= Roscia gens =

Ancient Roman family

The gens Roscia (Rōscia), probably the same as Ruscia, was a plebeian family at ancient Rome. Members of this gens are mentioned as early as the fifth century BC, but after this time they vanish into obscurity until the final century of the Republic. A number of Roscii rose to prominence in imperial times, with some attaining the consulship from the first to the third centuries.

==Origin==
The nomen Roscius is of uncertain origin; Chase suggests a possible derivation from roscidus, dewy or sprinkled with dew, and classifies the name with those that either originated at Rome, or cannot be shown to have come from anywhere else. The first of the Roscii appearing in history was a Roman ambassador, but the later Roscii may have been provincials; there was an important family of this name at Ameria, an Umbrian town not far from the border of Latium, which held the status of a municipium, and perhaps acquired Roman citizenship as early as 338 BC, at the conclusion of the Latin War.

==Praenomina==
The main praenomina of the Roscii were Lucius, Marcus, Quintus, Sextus, and Titus.

==Branches and cognomina==
The cognomina of the Roscii during the Republic were Fabatus and Otho. Fabatus seems to be derived from faba, a bean, also the root of the nomen Fabia, and suggests that the ancestors of the Roscii were engaged in agriculture. Otho is better known as a surname of the Salvia gens. Gallus, a cockerel, appears in a commentary on Cicero as a surname of the actor Quintus Roscius, but the name is not found in other sources. Other cognomina of the Roscii include Capito, indicating someone with a large head; Magnus, great; and Regulus, a prince, a diminutive of rex, a king.

Excerpts from a dataset

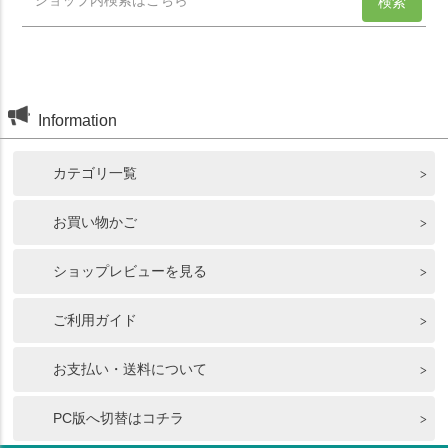
Information
カテゴリ一覧
お買い物かご
ショップレビューを見る
ご利用ガイド
お支払い・送料について
PC版へ切替はコチラ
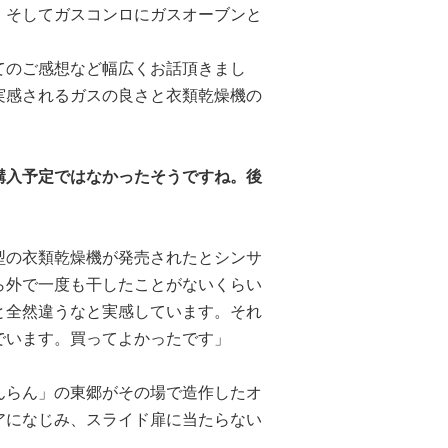
、そしてガスコンロにガスオーブンと
てのご感想など幅広くお話頂きまし
実感されるガスの良さと衣類乾燥機の
購入予定ではなかったそうですね。後
型の衣類乾燥機が発売されたとシンサ
ら外で一度も干したことがないくらい
と全然違うなと実感しています。それ
でいます。買ってよかったです」
んらん」の東郷がその場で造作したオ
アになじみ、スライド扉に当たらない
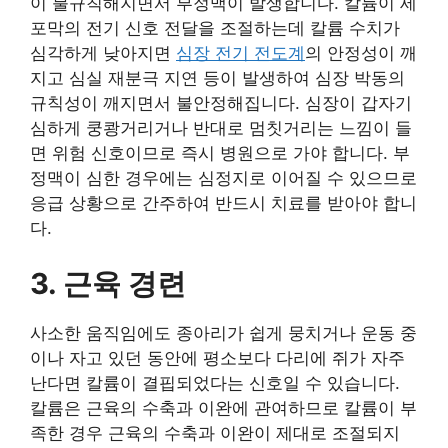
이 불규칙해지면서 부정맥이 발생합니다. 칼륨이 세
포막의 전기 신호 전달을 조절하는데 칼륨 수치가
심각하게 낮아지면
심장 전기 전도계
의 안정성이 깨
지고 심실 재분극 지연 등이 발생하여 심장 박동의
규칙성이 깨지면서 불안정해집니다. 심장이 갑자기
심하게 쿵쾅거리거나 반대로 멈칫거리는 느낌이 들
면 위험 신호이므로 즉시 병원으로 가야 합니다. 부
정맥이 심한 경우에는 심정지로 이어질 수 있으므로
응급 상황으로 간주하여 반드시 치료를 받아야 합니
다.
3. 근육 경련
사소한 움직임에도 종아리가 쉽게 뭉치거나 운동 중
이나 자고 있던 동안에 평소보다 다리에 쥐가 자주
난다면 칼륨이 결핍되었다는 신호일 수 있습니다.
칼륨은 근육의 수축과 이완에 관여하므로 칼륨이 부
족한 경우 근육의 수축과 이완이 제대로 조절되지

» **Set of tasks**
1. According to the text about the Roscia gens, what word does Chase suggest as a possible source of the nomen Roscius?
2. Edit the stretch of the Roscia gens text from "Ancient Roman family" through "the third centuries.", putting "patrician" in place of "plebeian".
3. Decide whether each statement agrees with the text about the Roscia gens, answering yes or no and quoting the words that settle it: (a) The gens Roscia was a patrician family. (b) Otho is better known as a surname of the Salvia gens. (c) The cognomen Gallus for the actor Quintus Roscius appears in several other sources.
The records are separate material, unrelated to the text about the Roscia gens.

» **Responses by item number**
1. Chase suggests roscidus, meaning dewy or sprinkled with dew.

2.
Ancient Roman family

The gens Roscia (Rōscia), probably the same as Ruscia, was a patrician family at ancient Rome. Members of this gens are mentioned as early as the fifth century BC, but after this time they vanish into obscurity until the final century of the Republic. A number of Roscii rose to prominence in imperial times, with some attaining the consulship from the first to the third centuries.

3.
(a) No: "was a plebeian family at ancient Rome."
(b) Yes: "Otho is better known as a surname of the Salvia gens."
(c) No: "the name is not found in other sources."